→ **Raw data**
════════

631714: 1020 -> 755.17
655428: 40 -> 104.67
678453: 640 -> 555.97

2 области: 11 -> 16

════════

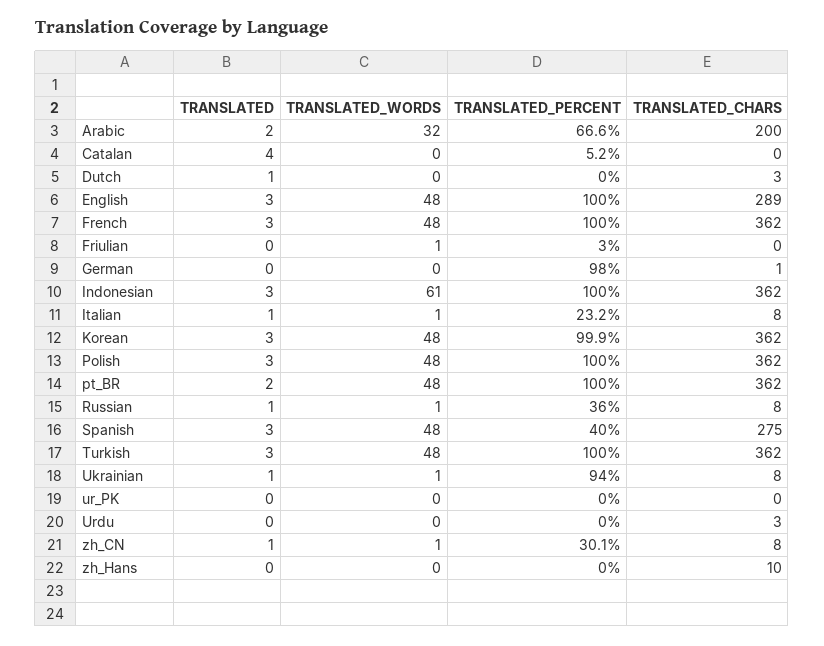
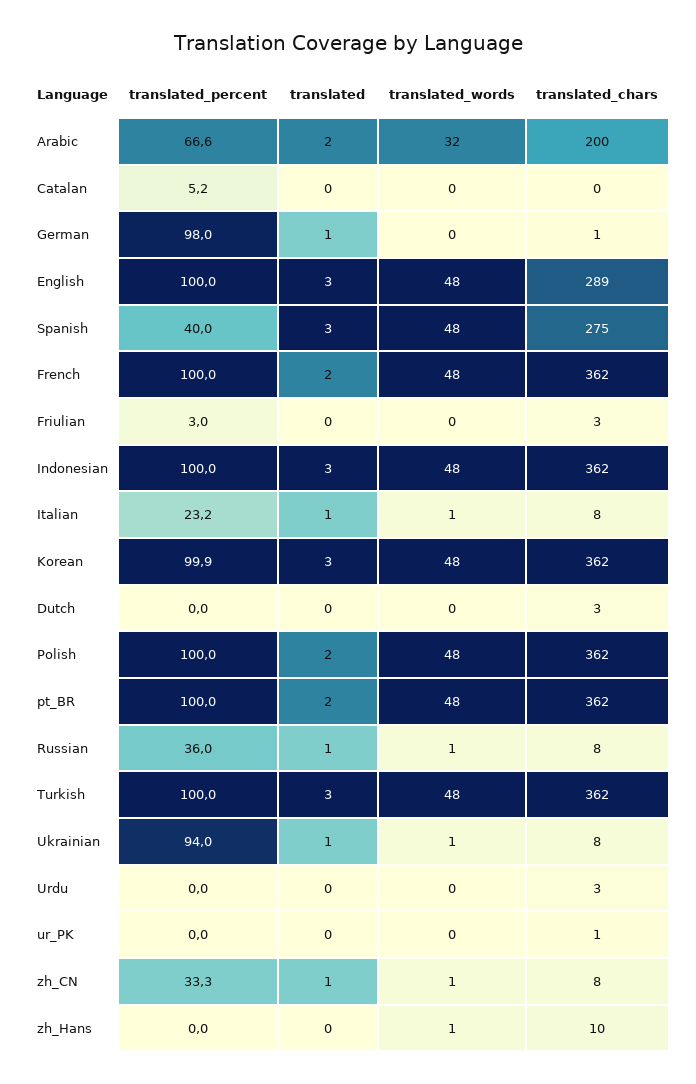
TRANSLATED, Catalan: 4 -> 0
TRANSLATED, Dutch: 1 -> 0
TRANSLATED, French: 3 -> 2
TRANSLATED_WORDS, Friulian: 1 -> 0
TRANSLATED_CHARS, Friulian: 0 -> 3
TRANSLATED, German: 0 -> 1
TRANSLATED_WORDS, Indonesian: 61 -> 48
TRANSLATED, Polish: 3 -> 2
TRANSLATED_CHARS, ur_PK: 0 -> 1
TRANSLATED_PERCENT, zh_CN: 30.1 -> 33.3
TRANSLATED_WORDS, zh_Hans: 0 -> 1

════════

→ **Instructions for the task**
Scan the data above, find each line with "Friulian", and copy it.

→ **Answer section**
TRANSLATED_WORDS, Friulian: 1 -> 0
TRANSLATED_CHARS, Friulian: 0 -> 3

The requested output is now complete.